Gegen den von den Behörden genehmigten Betriebsplan für den Hambacher Tagebau klagt der Umweltverband BUND. Er fordert, der Wald müsse als Naturschutzgebiet gemeldet werden, was RWE mit einem eigenen Gutachten bestreitet. Bislang steht eine endgültige Entscheidung noch aus. Bis zu diesem Bescheid kann auch ein Einspruch des BUND eine mögliche Rodung nicht verhindern.
Für RWE-Chef Schmitz gibt es „keinen Zusammenhang zwischen der Arbeit der Kommission und den betrieblich notwendigen Rodungen“. Das sehen die Umweltschützer ganz anders. Für den BUND-Vorsitzenden Hubert Weiger, Mitglied der Kommission, ist „unsere Mitarbeit in der Kommission erheblich gefährdet, wenn es zu Rodungen kommt“. Der Vorstoß von RWE sei ein „Drohverhalten“ und eine „Provokation der Umweltverbände“.
Hubert Weiger, BUND-Chef
Auch bei Greenpeace, ebenfalls an der Kommission beteiligt, heißt es, eine Rodung sei „ein Angriff auf die Vertrauensbasis der Kommission“, und die Argumente von RWE seien nicht stichhaltig.
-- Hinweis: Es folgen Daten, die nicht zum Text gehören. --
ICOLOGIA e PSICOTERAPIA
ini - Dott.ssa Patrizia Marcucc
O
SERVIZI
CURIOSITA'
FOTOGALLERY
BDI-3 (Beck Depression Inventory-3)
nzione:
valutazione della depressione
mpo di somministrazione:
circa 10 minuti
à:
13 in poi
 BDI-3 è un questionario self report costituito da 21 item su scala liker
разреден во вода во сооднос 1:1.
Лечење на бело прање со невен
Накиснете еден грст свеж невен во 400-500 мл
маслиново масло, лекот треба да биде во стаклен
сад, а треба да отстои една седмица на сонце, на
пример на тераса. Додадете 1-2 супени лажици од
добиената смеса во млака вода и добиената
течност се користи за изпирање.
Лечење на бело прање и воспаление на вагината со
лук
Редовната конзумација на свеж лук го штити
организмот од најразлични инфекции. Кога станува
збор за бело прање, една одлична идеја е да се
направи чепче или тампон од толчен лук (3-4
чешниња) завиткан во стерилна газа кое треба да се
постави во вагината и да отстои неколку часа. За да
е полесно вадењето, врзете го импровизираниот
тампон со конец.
Und für Antje Grothus von der „Initiative Buirer für Buir“, die die Menschen der Region in dem Gremium vertritt, kann die Kommission nicht erfolgreich sein, „wenn vor Ort ein einzelnes Unternehmen unter den Augen von Bundes- und Landesregierung die Situation einseitig und unnötig eskaliert“.
Um zu verhindern, dass RWE durch die Rodungen Fakten schafft, fordern deshalb die Klima- und Heimatschützer ein „Moratorium“ für Rodungen und Zerstörung von Dörfern. Für die Gegner habe RWE durchaus noch einen Zeitpuffer von „drei bis vier Jahren“, heißt es vom BUND. Für den grünen Umweltpolitiker Oliver Krischer, der aus der Region stammt, will RWE „aus der Braunkohle noch rausholen, was geht“, setze Behörden und Kommunen unter Druck, „unterschätzt aber die Stimmung in der Region“.
Das Moratorium soll nach dem Willen der Klimaschützer gelten, bis die Bundesregierung über die Zukunft der Kohle entschieden hat – und nicht nur bis zu einem möglichen Kompromiss in der Kommission. Der aber liegt zurzeit in weiter Ferne.